First, using sklearn and Ridge:

ridge = Ridge(alpha=1, fit_intercept=True)
ridge.fit(X=np.asarray(d[['A', 'B', 'C', 'D', 'E', 'F', 'G', 'H']]), y=y)
ridge.intercept_, ridge.coef_

which outputs 4.99721, -2.00968, 0.03363, -0.02145, 1.02895].

Next, statsmodels and OLS.fit_regularized:

penalty = np.array([0, 1., 1., 1., 1.])
ols = sm.OLS(y, X).fit_regularized(L1_wt=0., alpha=penalty)
ols.params

which outputs [5.01623, -0.69164, -0.63901, 0.00156, 0.55158]. However, since these both are implementing ridge regression, I would expect them to be the same.

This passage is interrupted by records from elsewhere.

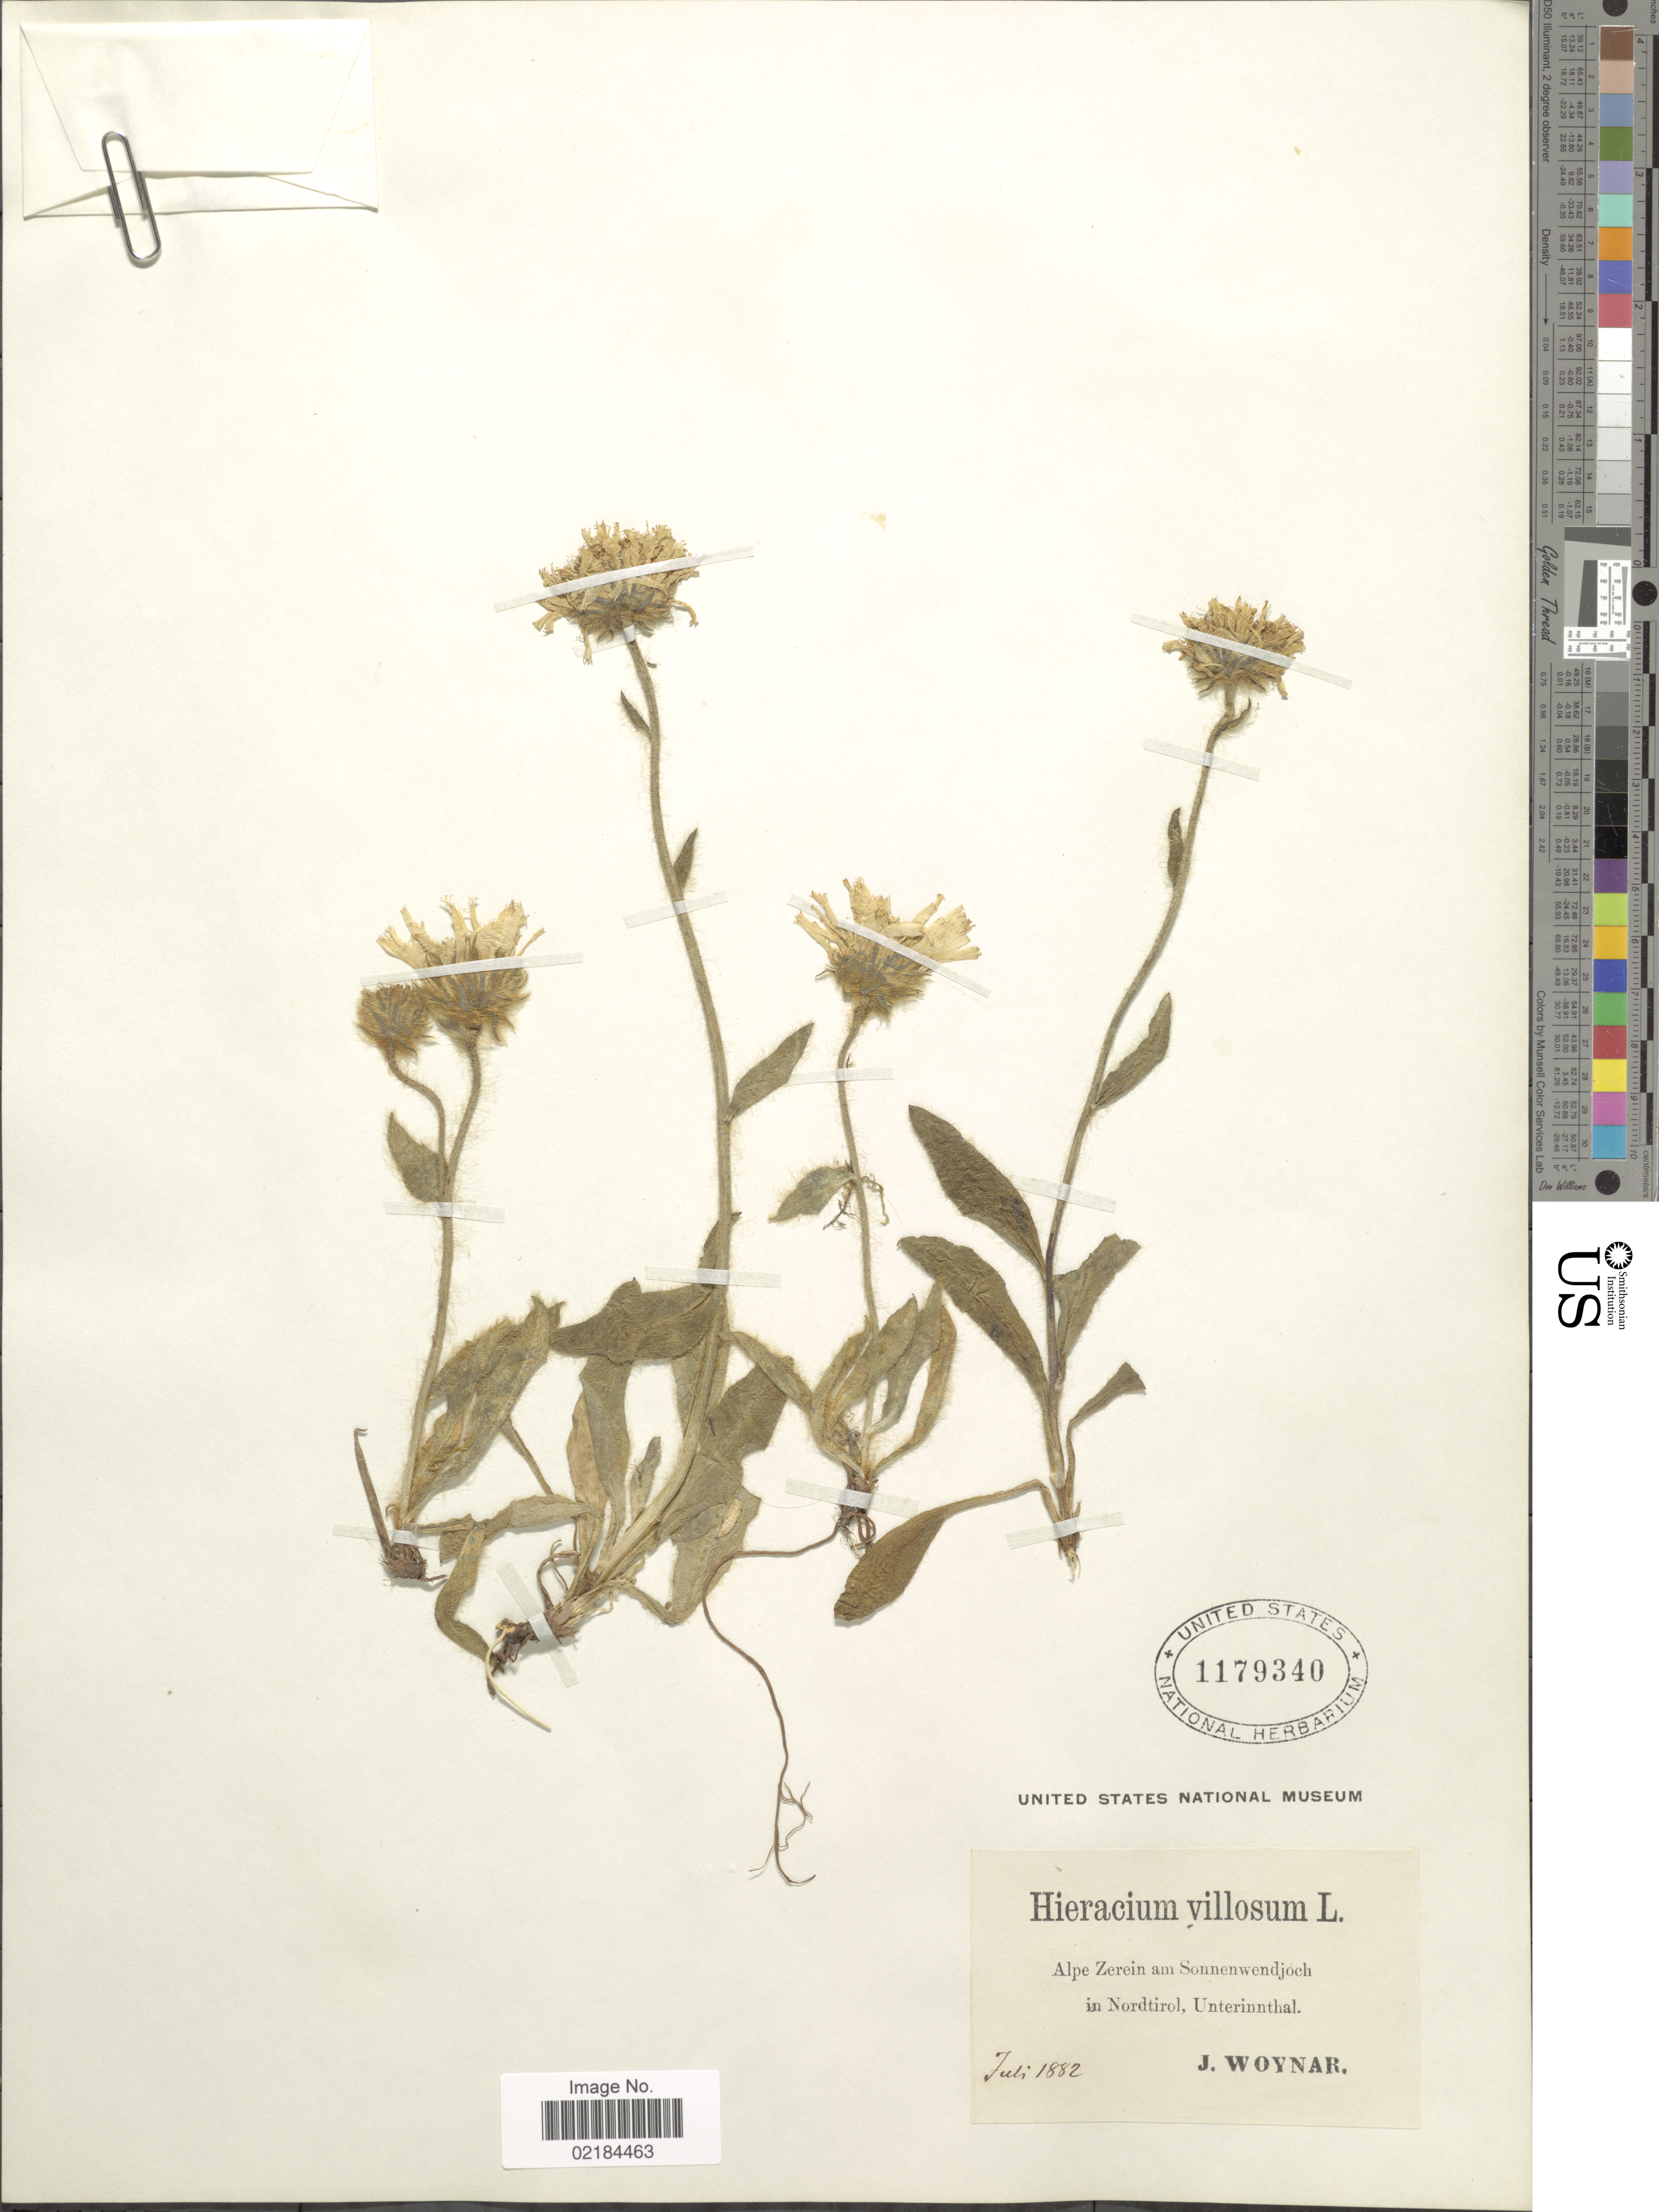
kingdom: Plantae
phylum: Tracheophyta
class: Magnoliopsida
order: Asterales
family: Asteraceae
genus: Hieracium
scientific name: Hieracium villosum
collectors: J. Woynar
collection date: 1882-07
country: Austria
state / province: Tirol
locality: Alpe Zerein am Sonnenwendjoch in Nordtirol, Unterinnthal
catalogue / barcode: US 1179340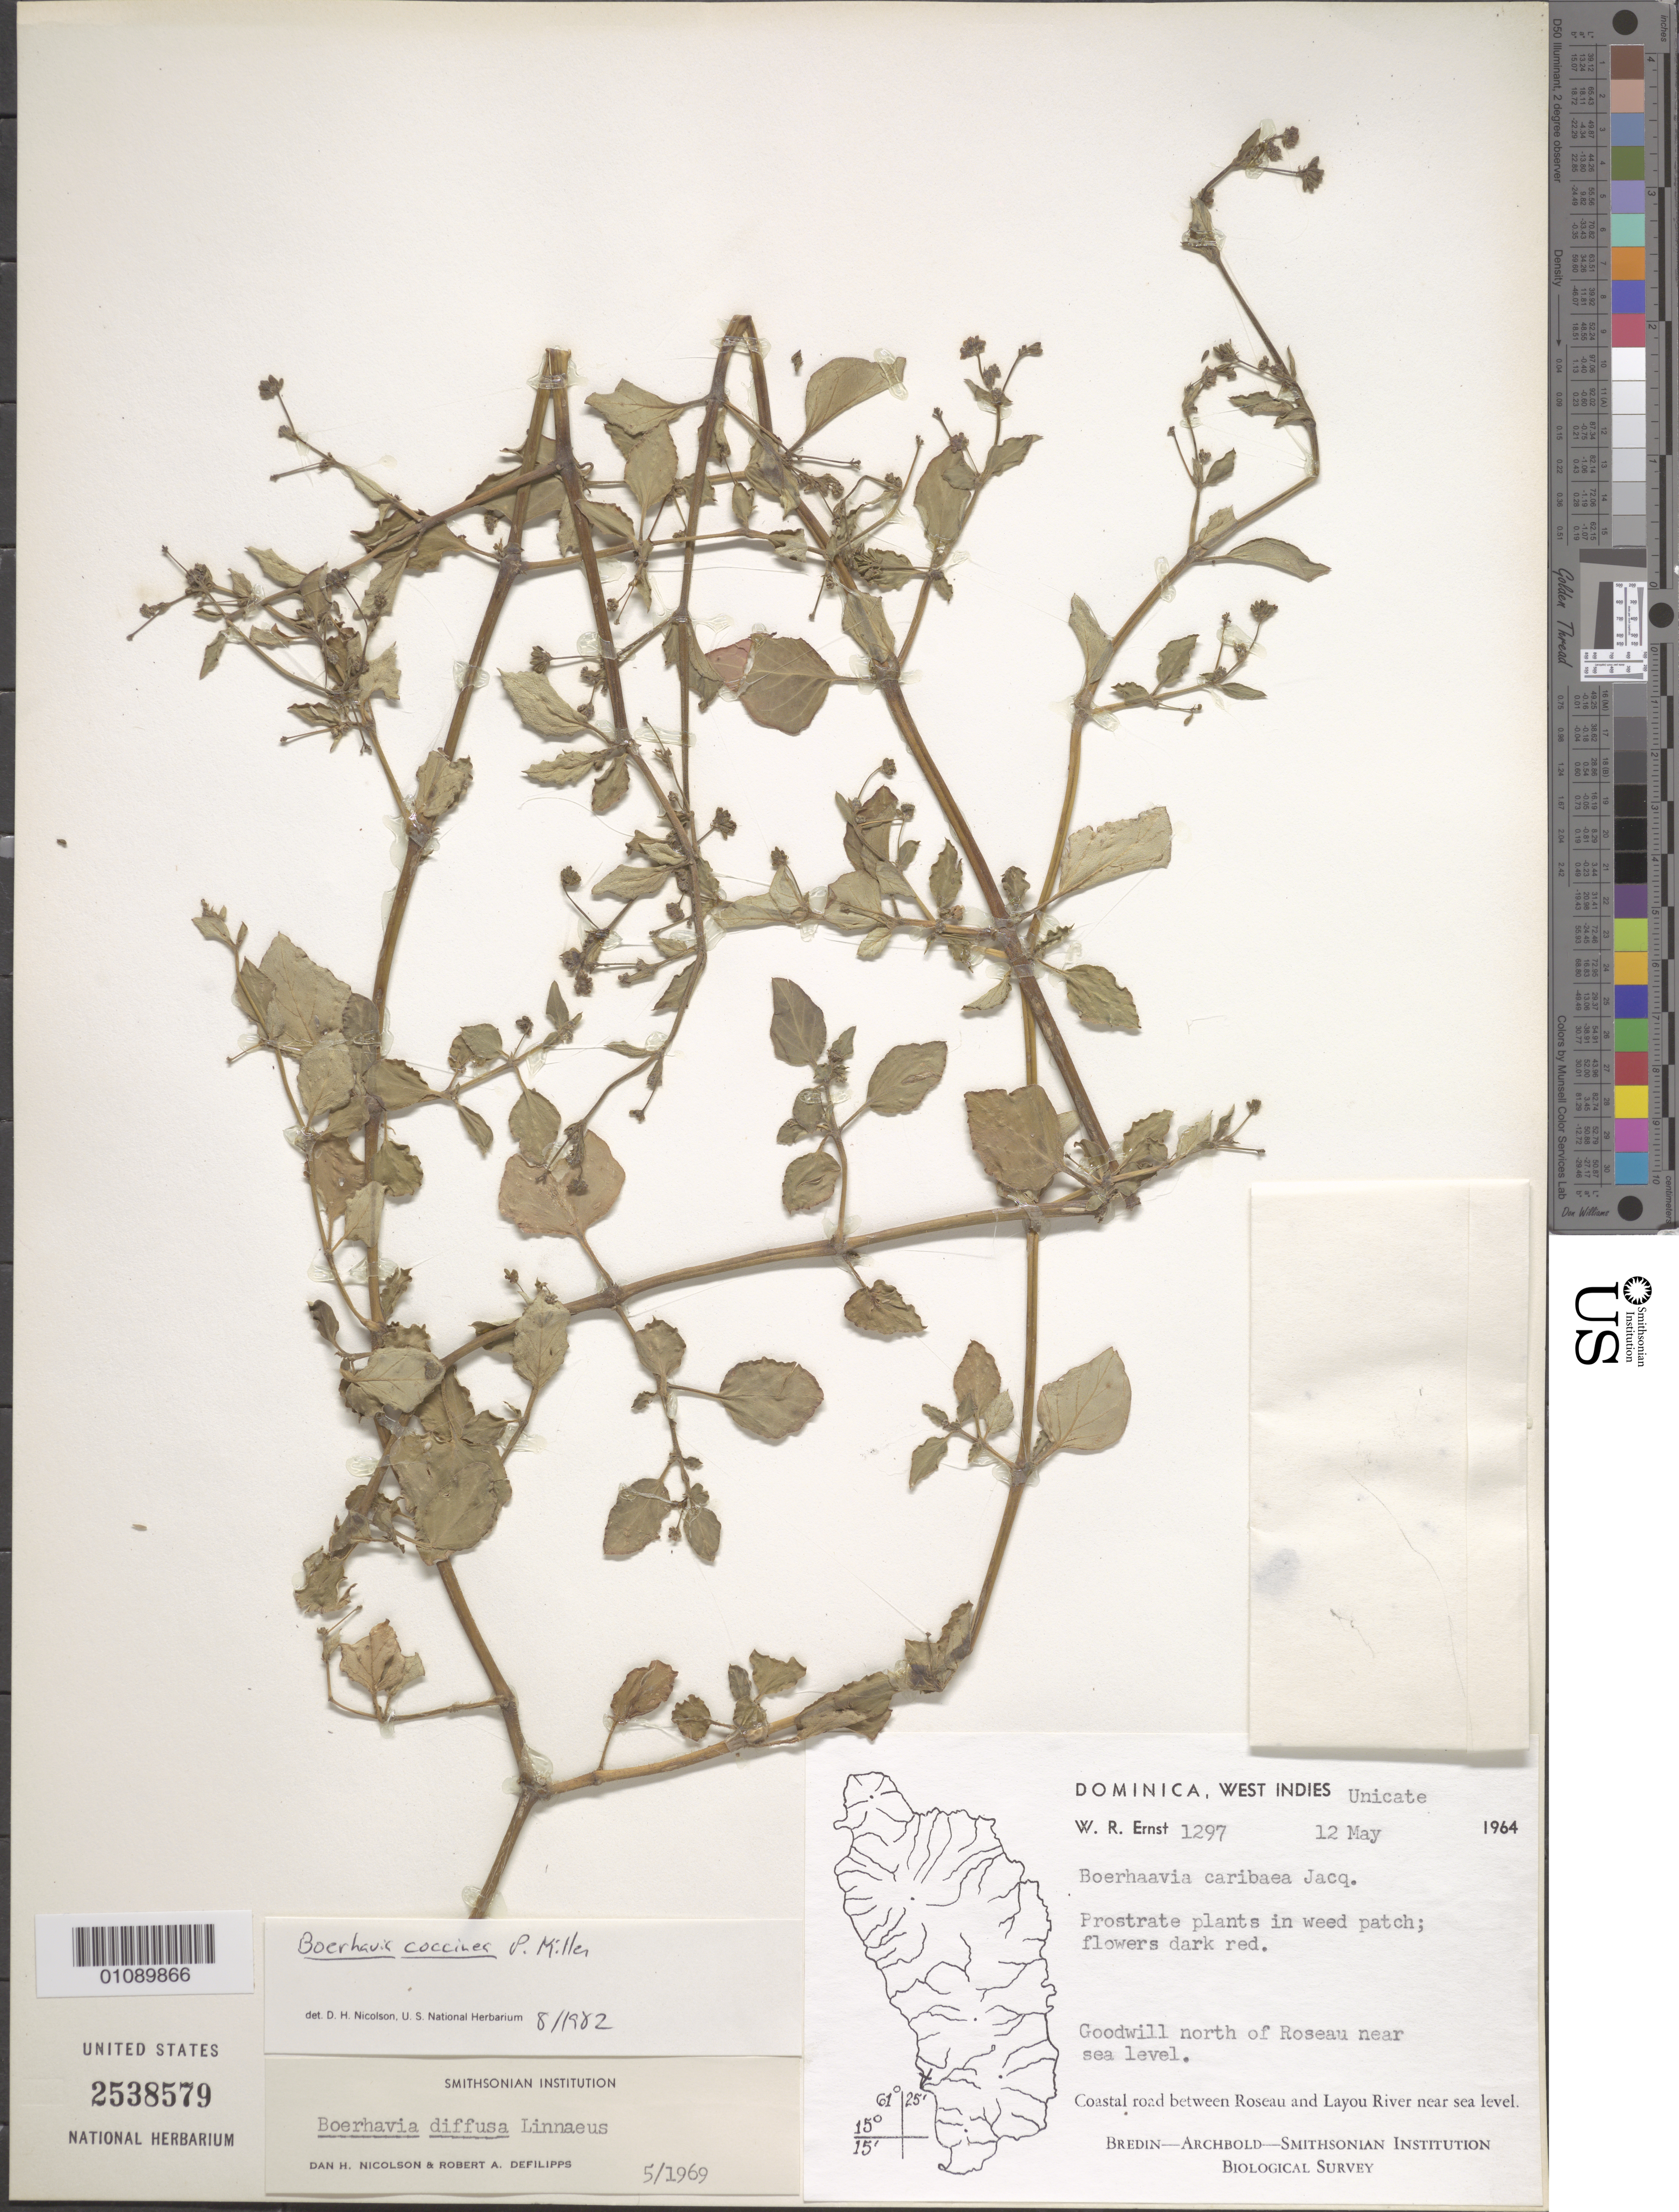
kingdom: Plantae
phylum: Tracheophyta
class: Magnoliopsida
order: Caryophyllales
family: Nyctaginaceae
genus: Boerhavia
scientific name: Boerhavia coccinea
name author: Mill.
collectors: W. R. Ernst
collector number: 1297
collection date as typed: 12 Mar 1964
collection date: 1964-03-12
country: Dominica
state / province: St. George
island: Dominica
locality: Goodwill N of Roseau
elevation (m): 0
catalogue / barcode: US 2538579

Note, that neither of these penalize the intercept term (already checked that as a possible potential difference). I also don't think this is an error on my part. Specifically, I find both implementations provide the same output for LASSO. Below is a demonstration with the previous data

# sklearn LASSO
lasso = Lasso(alpha=0.5, fit_intercept=True)
lasso.fit(X=np.asarray(d[['A', 'B', 'C', 'D']]), y=y)
lasso.intercept_, lasso.coef_

# statsmodels LASSO
penalty = np.array([0, 0.5, 0.5, 0.5, 0.5])
ols = sm.OLS(y, X).fit_regularized(L1_wt=1., alpha=penalty)
ols.params

which both output [5.01465, -1.51832, 0., 0., 0.57799].

So my question is why do the estimated coefficients for ridge regression differ across implementations in sklearn and statsmodels?


Solution

  • After digging around a little more, I discovered the answer as to why they differ. The difference is that sklearn's Ridge scales the penalty term as alpha / n where n is the number of observations. statsmodels does not apply this scaling of the tuning parameter. You can have the ridge implementations match if you re-scale the penalty for statsmodels.

    Using my posted example, here is how you would have the output match between the two:

    # sklearn 
    # NOTE: there is no difference from above
    ridge = Ridge(alpha=1, fit_intercept=True)
    ridge.fit(X=np.asarray(d[['A', 'B', 'C', 'D']]), y=y)
    ridge.intercept_, ridge.coef_
    
    # statsmodels
    # NOTE: going to re-scale the penalties based on n observations
    n = X.shape[0]
    penalty = np.array([0, 1., 1., 1., 1.]) / n  # scaling penalties
    ols = sm.OLS(y, X).fit_regularized(L1_wt=0., alpha=penalty)
    ols.params
    

    Now both output [ 4.99721, -2.00968, 0.03363, -0.02145, 1.02895].

    I am posting this, so if someone else finds them in my situation they can find the answer more easily (since I haven't seen any discussion of this difference before). I'm not sure of the rationale for the re-scaling. It is also odd to me that Ridge re-scales the tuning parameter but Lasso does not. Looks like important behavior to be aware of. Reading the sklearn documentation for Ridge and LASSO, I did not see the difference in re-scaling behavior for Ridge discussed.